Readers of this article: I extend the same offer to you. If you would like me to give a workshop or presentation on Computer Science internationalisation at your company, organisation, school, university, I am happy to do so. All I ask is that my expenses are paid. Computer Science internationalisation is my specialism and my passion. I can talk for hours, days, weeks, months, years about Computer Science internationalisation😀 I am not hard to find on the internet but one way of contacting me is to tweet me at twitter.com/andreschappo
Workshop participants: I hope you enjoyed this workshop. I enjoyed giving it. If there is anything I have forgotten that you would like to see included in this article, please email or tweet me. During the workshop there was not sufficient time to show you a youtube video in which Chris Broad explains one of the ways in which Japanese people celebrate Christmas. See ➜ youtube.com/watch?v=SFw-TZzqX8M. Can you spot the word play in the name of his youtube channel?

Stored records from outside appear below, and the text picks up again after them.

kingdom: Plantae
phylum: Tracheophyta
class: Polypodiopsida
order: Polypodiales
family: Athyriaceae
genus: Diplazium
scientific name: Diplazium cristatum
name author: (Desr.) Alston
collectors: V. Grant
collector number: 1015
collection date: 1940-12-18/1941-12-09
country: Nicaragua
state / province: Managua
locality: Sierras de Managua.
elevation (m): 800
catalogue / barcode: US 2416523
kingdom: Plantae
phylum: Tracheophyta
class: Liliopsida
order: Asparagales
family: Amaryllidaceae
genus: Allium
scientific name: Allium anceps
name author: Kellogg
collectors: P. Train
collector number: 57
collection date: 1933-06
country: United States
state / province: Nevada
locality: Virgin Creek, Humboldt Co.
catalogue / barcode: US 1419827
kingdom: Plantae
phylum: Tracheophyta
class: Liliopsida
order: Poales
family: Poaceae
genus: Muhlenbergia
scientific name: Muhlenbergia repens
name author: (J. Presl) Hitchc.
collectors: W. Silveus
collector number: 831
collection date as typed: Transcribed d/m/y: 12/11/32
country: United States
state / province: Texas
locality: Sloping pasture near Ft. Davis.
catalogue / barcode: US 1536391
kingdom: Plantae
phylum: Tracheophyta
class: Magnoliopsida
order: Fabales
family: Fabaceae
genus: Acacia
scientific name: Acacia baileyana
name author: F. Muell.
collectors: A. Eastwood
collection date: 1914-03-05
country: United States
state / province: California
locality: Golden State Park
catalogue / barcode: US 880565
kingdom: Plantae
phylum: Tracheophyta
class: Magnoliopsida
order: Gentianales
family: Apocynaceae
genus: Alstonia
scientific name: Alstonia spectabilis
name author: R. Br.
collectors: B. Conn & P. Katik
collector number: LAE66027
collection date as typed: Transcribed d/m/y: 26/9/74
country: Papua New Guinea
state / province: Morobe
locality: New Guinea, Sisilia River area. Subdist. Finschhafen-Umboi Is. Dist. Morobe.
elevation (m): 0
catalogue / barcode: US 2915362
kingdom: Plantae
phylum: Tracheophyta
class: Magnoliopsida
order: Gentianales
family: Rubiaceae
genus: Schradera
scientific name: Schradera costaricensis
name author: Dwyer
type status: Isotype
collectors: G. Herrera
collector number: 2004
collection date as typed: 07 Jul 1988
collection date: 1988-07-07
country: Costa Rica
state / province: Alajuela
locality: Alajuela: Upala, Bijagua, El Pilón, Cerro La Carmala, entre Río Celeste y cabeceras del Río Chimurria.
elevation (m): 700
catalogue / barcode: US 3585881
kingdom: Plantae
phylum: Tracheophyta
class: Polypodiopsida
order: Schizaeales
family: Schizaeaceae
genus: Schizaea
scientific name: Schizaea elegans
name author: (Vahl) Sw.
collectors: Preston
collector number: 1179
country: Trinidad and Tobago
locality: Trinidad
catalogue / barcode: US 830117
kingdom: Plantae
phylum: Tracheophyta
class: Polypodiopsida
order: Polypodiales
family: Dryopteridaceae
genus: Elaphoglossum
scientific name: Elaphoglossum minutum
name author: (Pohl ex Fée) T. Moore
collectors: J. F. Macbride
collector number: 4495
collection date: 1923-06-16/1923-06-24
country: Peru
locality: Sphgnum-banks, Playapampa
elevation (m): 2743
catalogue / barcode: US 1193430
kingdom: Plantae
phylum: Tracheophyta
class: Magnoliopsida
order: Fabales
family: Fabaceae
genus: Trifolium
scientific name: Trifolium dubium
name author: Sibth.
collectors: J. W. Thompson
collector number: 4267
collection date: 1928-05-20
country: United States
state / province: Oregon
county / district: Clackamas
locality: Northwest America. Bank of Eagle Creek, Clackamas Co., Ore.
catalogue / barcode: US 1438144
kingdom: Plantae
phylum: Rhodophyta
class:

Eddy Dunton, a workshop participant, emailed me this feedback: "Overall I thoroughly enjoyed it, it touched on a topic which I had never even thought of, never mind thought to address, furthermore I thought the structure was good and it never felt like it was dragging. Personally I think it could benefit from more practical activities, although the ones we did were good quality, I didn’t feel there was enough of them. It would also be interesting to comment on the cultural differences on the different McDonald’s pages (for example I noticed the US page focused on the price of the food whereas the UK page pushed the healthier options)."